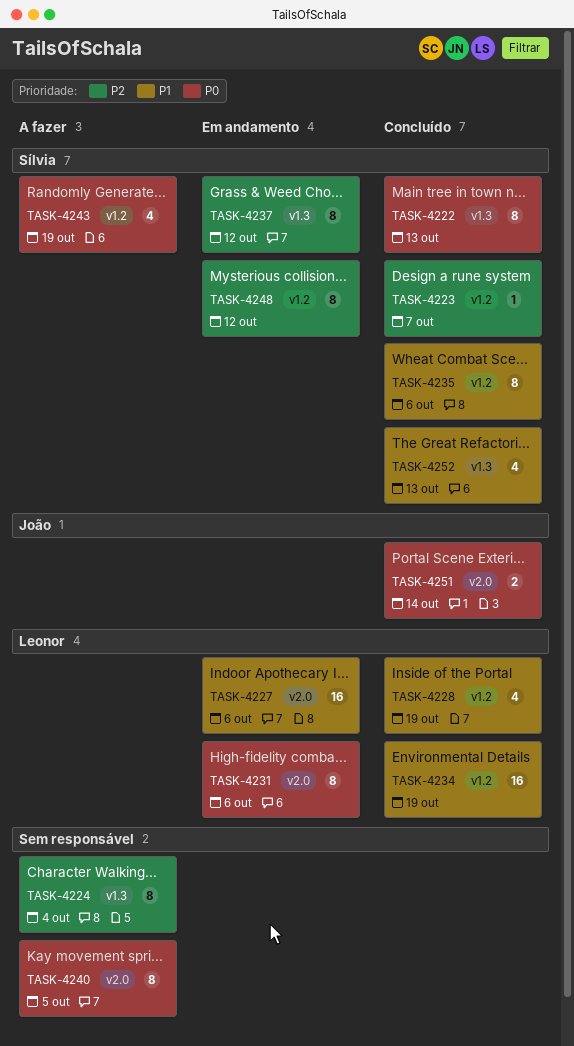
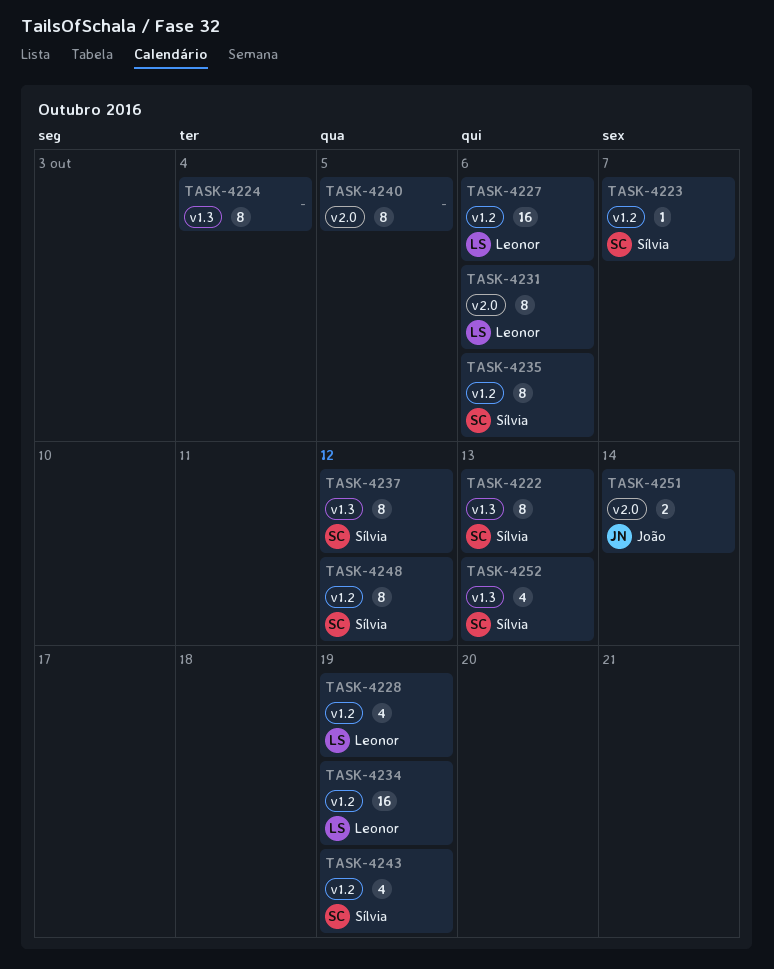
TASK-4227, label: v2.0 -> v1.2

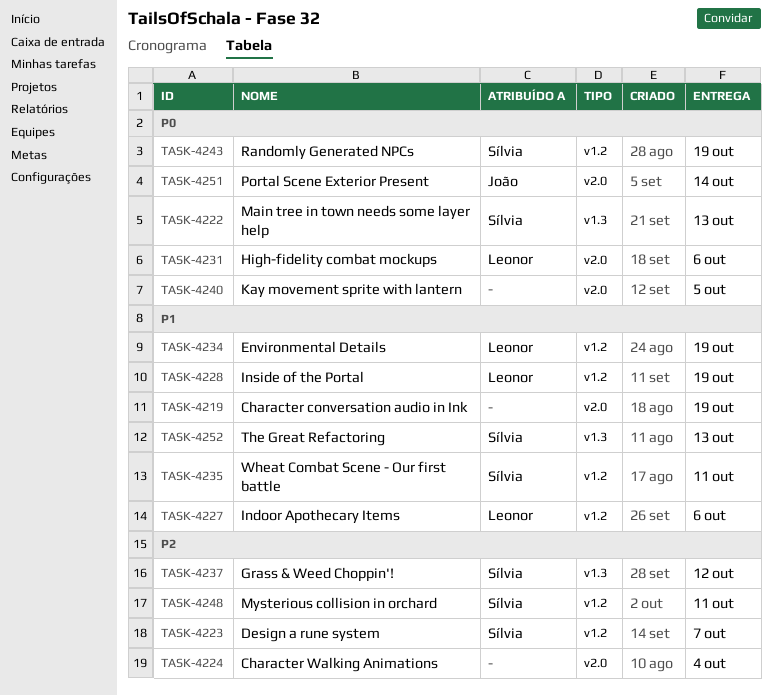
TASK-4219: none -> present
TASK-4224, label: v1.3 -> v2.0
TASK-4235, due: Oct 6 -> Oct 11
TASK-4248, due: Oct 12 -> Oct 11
-- -- --
→ **WHAT YOU NEED TO DO**
Which lines above include the word "label"? Show each one.

→ **SOLUTION TO THIS PROBLEM**
TASK-4227, label: v2.0 -> v1.2
TASK-4224, label: v1.3 -> v2.0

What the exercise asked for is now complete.